Gigantes dos mares fazem sua última viagem. Destino: a destruição

Jorge de Souza

09/01/2021 04h00

Chris McGrath/Getty Images

A cena é tão bizarra quanto dramática. Encalhados, lado a lado, na praia de Aliaga, na Turquia, diante de um dos maiores estaleiros de desmanche de navios do mundo – e misturados com velhos e enferrujados cargueiros -, cinco branquíssimos transatlânticos, ainda com piscinas, tobogãs e quadras esportivas à mostra, aguardam o momento em que começarão a ser desmanchados, cortados e picotados, até que desapareçam por completo, o que não levará mais do que seis meses para acontecer.

E este chocante cenário, que retrata bem a crise mundial gerada pela pandemia da covid-19 no mercado de cruzeiros marítimos, não está acontecendo só ali.

Chegou mais um navio

Na imunda praia de Alang, na Índia, considerada o mais intenso polo de demolição de embarcações do planeta – embora opere com métodos medievais e operários quase escravizados -, a situação é idêntica.

Ali, outros quatro outrora garbosos transatlânticos de cruzeiros aguardam o mesmo destino, e o momento em que começarão a serem transformados em simples pilhas de placas de aço.

Esta semana, chegou mais um navio para ser demolido em Alang (confira o vídeo).

A vítima, dessa vez, é um velho conhecido dos brasileiros: o ex-transatlântico Ocean Dream, que no Brasil fez muito sucesso nas temporadas de cruzeiros do início dos anos 2000, sob o antigo nome de Costa Tropicale.

Fotos: Divulgação

O Costa Tropicale, por sua vez, sucedeu ao Carnival Tropicale, que praticamente popularizou os cruzeiros no Caribe – e, igualmente, sempre repletos de turistas brasileiros.

Ainda podia navegar, mas…

Para quem, no passado, teve a oportunidade de fazer um divertido cruzeiro no Tropicale, com seus 200 metros de comprimento, a imagem dele sendo propositalmente arremessado naquela praia da Índia, na semana passada, onde irá desaparecer nas mãos de operários formiguinhas, que devoram navios inteiros de maneira impressionante, não deixa de ser triste.

Até porque, embora já somasse alguns bons anos de vida, como os demais navios que estão sendo levados para desmanches, o ex-Tropicale ainda estava em plenas condições de navegar.

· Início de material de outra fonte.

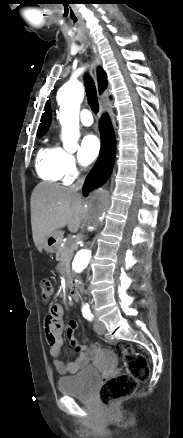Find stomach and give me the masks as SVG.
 Segmentation results:
<instances>
[{"instance_id": "obj_1", "label": "stomach", "mask_w": 183, "mask_h": 438, "mask_svg": "<svg viewBox=\"0 0 183 438\" xmlns=\"http://www.w3.org/2000/svg\"><path fill=\"white\" fill-rule=\"evenodd\" d=\"M62 240V234L56 231L50 234L42 245V248L48 253H54L57 251Z\"/></svg>"}]
</instances>
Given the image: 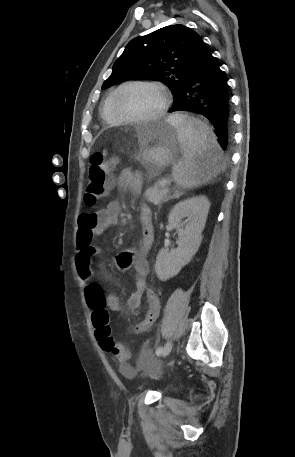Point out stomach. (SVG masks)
Here are the masks:
<instances>
[{
	"instance_id": "0dacf381",
	"label": "stomach",
	"mask_w": 295,
	"mask_h": 457,
	"mask_svg": "<svg viewBox=\"0 0 295 457\" xmlns=\"http://www.w3.org/2000/svg\"><path fill=\"white\" fill-rule=\"evenodd\" d=\"M179 143L177 129L167 120H161L139 134L135 157L149 175L156 176L175 162Z\"/></svg>"
}]
</instances>
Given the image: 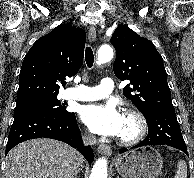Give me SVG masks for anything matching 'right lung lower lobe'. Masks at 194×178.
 <instances>
[{"mask_svg": "<svg viewBox=\"0 0 194 178\" xmlns=\"http://www.w3.org/2000/svg\"><path fill=\"white\" fill-rule=\"evenodd\" d=\"M52 138L63 141L92 163L94 155L90 146L82 144L80 129L74 113L55 114L41 109L14 112V122L8 137L6 154L17 144L34 138Z\"/></svg>", "mask_w": 194, "mask_h": 178, "instance_id": "obj_1", "label": "right lung lower lobe"}]
</instances>
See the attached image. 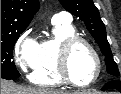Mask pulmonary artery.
Returning a JSON list of instances; mask_svg holds the SVG:
<instances>
[{"mask_svg":"<svg viewBox=\"0 0 121 94\" xmlns=\"http://www.w3.org/2000/svg\"><path fill=\"white\" fill-rule=\"evenodd\" d=\"M54 21L70 22V15L66 12H60L54 16Z\"/></svg>","mask_w":121,"mask_h":94,"instance_id":"obj_1","label":"pulmonary artery"}]
</instances>
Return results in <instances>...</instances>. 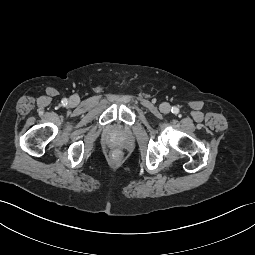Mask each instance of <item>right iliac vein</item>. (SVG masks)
I'll return each mask as SVG.
<instances>
[{
  "label": "right iliac vein",
  "instance_id": "right-iliac-vein-1",
  "mask_svg": "<svg viewBox=\"0 0 255 255\" xmlns=\"http://www.w3.org/2000/svg\"><path fill=\"white\" fill-rule=\"evenodd\" d=\"M78 102H79V98L78 97L74 96V97L70 98V103L72 105H76Z\"/></svg>",
  "mask_w": 255,
  "mask_h": 255
}]
</instances>
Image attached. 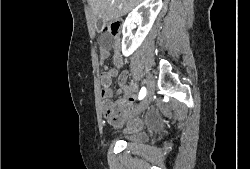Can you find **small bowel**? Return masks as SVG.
Returning <instances> with one entry per match:
<instances>
[{"label": "small bowel", "instance_id": "1", "mask_svg": "<svg viewBox=\"0 0 250 169\" xmlns=\"http://www.w3.org/2000/svg\"><path fill=\"white\" fill-rule=\"evenodd\" d=\"M115 51L113 55V60L116 66H122L124 63L123 56L120 50L114 46ZM110 46L101 47L99 61L103 64L110 56ZM117 75V71L114 68H106L101 75V85H102V109L104 115L109 119L112 124L118 123V121L125 117L130 110L131 105L136 100V84L131 81L128 82V72H122L118 77V84L123 91L122 97L117 102H112L111 98L113 96V91L111 89L112 79ZM141 127V123L138 119L133 118L129 120L127 125V131L135 132Z\"/></svg>", "mask_w": 250, "mask_h": 169}]
</instances>
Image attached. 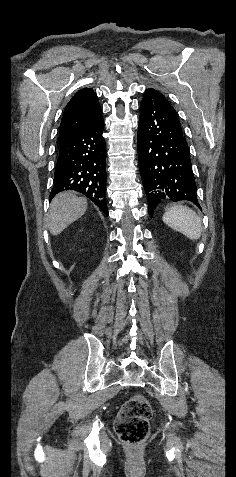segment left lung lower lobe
Wrapping results in <instances>:
<instances>
[{
	"instance_id": "left-lung-lower-lobe-1",
	"label": "left lung lower lobe",
	"mask_w": 236,
	"mask_h": 477,
	"mask_svg": "<svg viewBox=\"0 0 236 477\" xmlns=\"http://www.w3.org/2000/svg\"><path fill=\"white\" fill-rule=\"evenodd\" d=\"M137 146L151 217L163 200H186L199 206L189 147L178 115L164 95L152 88L146 90L140 105Z\"/></svg>"
}]
</instances>
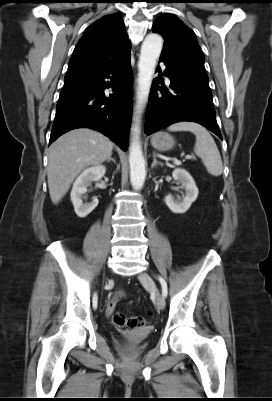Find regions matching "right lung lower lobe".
Returning <instances> with one entry per match:
<instances>
[{"label":"right lung lower lobe","mask_w":272,"mask_h":401,"mask_svg":"<svg viewBox=\"0 0 272 401\" xmlns=\"http://www.w3.org/2000/svg\"><path fill=\"white\" fill-rule=\"evenodd\" d=\"M130 54L101 73L64 86L57 103L50 144L75 128L95 129L120 146L128 148L132 112ZM113 93L105 95L104 90Z\"/></svg>","instance_id":"right-lung-lower-lobe-1"}]
</instances>
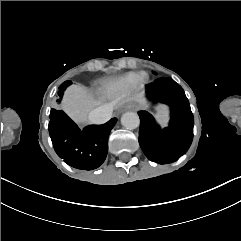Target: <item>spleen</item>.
I'll use <instances>...</instances> for the list:
<instances>
[{
	"instance_id": "1",
	"label": "spleen",
	"mask_w": 241,
	"mask_h": 241,
	"mask_svg": "<svg viewBox=\"0 0 241 241\" xmlns=\"http://www.w3.org/2000/svg\"><path fill=\"white\" fill-rule=\"evenodd\" d=\"M158 119L162 122V123H165V119H164V116H163V113L160 112L159 116H158Z\"/></svg>"
}]
</instances>
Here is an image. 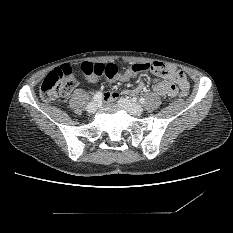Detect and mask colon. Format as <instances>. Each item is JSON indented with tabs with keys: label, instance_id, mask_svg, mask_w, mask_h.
<instances>
[{
	"label": "colon",
	"instance_id": "5ec220e1",
	"mask_svg": "<svg viewBox=\"0 0 233 233\" xmlns=\"http://www.w3.org/2000/svg\"><path fill=\"white\" fill-rule=\"evenodd\" d=\"M90 79L99 77L114 78L118 74V69L114 64H94L83 62L76 67ZM158 72L156 63H135L130 68L123 71L122 75L129 79L139 72ZM75 85L74 70L70 66H63L51 71L40 85V97L44 101H52L57 98L67 97ZM188 94V87L180 90V96Z\"/></svg>",
	"mask_w": 233,
	"mask_h": 233
}]
</instances>
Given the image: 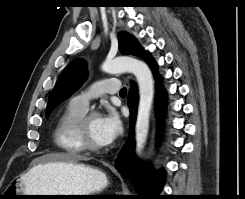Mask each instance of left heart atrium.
<instances>
[{
    "mask_svg": "<svg viewBox=\"0 0 245 199\" xmlns=\"http://www.w3.org/2000/svg\"><path fill=\"white\" fill-rule=\"evenodd\" d=\"M98 127L105 145L115 141L123 130L119 115L111 108H108L105 113L98 117Z\"/></svg>",
    "mask_w": 245,
    "mask_h": 199,
    "instance_id": "left-heart-atrium-1",
    "label": "left heart atrium"
}]
</instances>
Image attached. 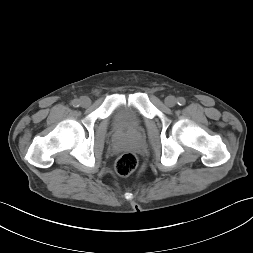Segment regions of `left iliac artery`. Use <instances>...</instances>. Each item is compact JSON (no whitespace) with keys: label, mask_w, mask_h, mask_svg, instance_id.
Masks as SVG:
<instances>
[{"label":"left iliac artery","mask_w":253,"mask_h":253,"mask_svg":"<svg viewBox=\"0 0 253 253\" xmlns=\"http://www.w3.org/2000/svg\"><path fill=\"white\" fill-rule=\"evenodd\" d=\"M185 99L183 98V97H179L178 99H177V103H178V105H180V106H183L184 104H185Z\"/></svg>","instance_id":"obj_1"}]
</instances>
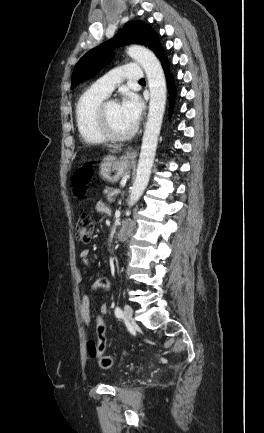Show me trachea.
<instances>
[{
    "label": "trachea",
    "instance_id": "trachea-1",
    "mask_svg": "<svg viewBox=\"0 0 264 433\" xmlns=\"http://www.w3.org/2000/svg\"><path fill=\"white\" fill-rule=\"evenodd\" d=\"M139 81H145V79L144 78H142L141 80H139Z\"/></svg>",
    "mask_w": 264,
    "mask_h": 433
}]
</instances>
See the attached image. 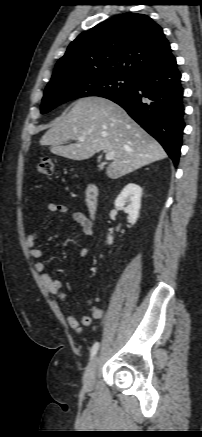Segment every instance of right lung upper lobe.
<instances>
[{"label":"right lung upper lobe","instance_id":"cb5924a9","mask_svg":"<svg viewBox=\"0 0 202 437\" xmlns=\"http://www.w3.org/2000/svg\"><path fill=\"white\" fill-rule=\"evenodd\" d=\"M174 56L162 28L149 16L124 13L81 33L55 66L52 80L120 73L136 78Z\"/></svg>","mask_w":202,"mask_h":437}]
</instances>
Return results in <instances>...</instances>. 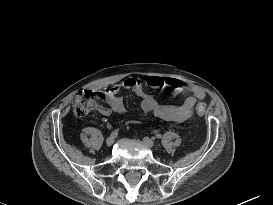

Mas a crise decretou a morte prematura de todos eles.

Segundo a empresa inglesa Cruise & Maritime Voyages, desde o início da pandemia, 34 navios de cruzeiros já foram vendidos ou enviados para demolição em locais como Aliaga e Alang.

Recém-reformados, mas agora desmanchados

Só a Carnival, maior conglomerado de empresas de cruzeiros do mundo, já anunciou que 13 dos seus transatlânticos estão sendo vendidos, ou serão desmanchados, caso não surjam compradores interessados.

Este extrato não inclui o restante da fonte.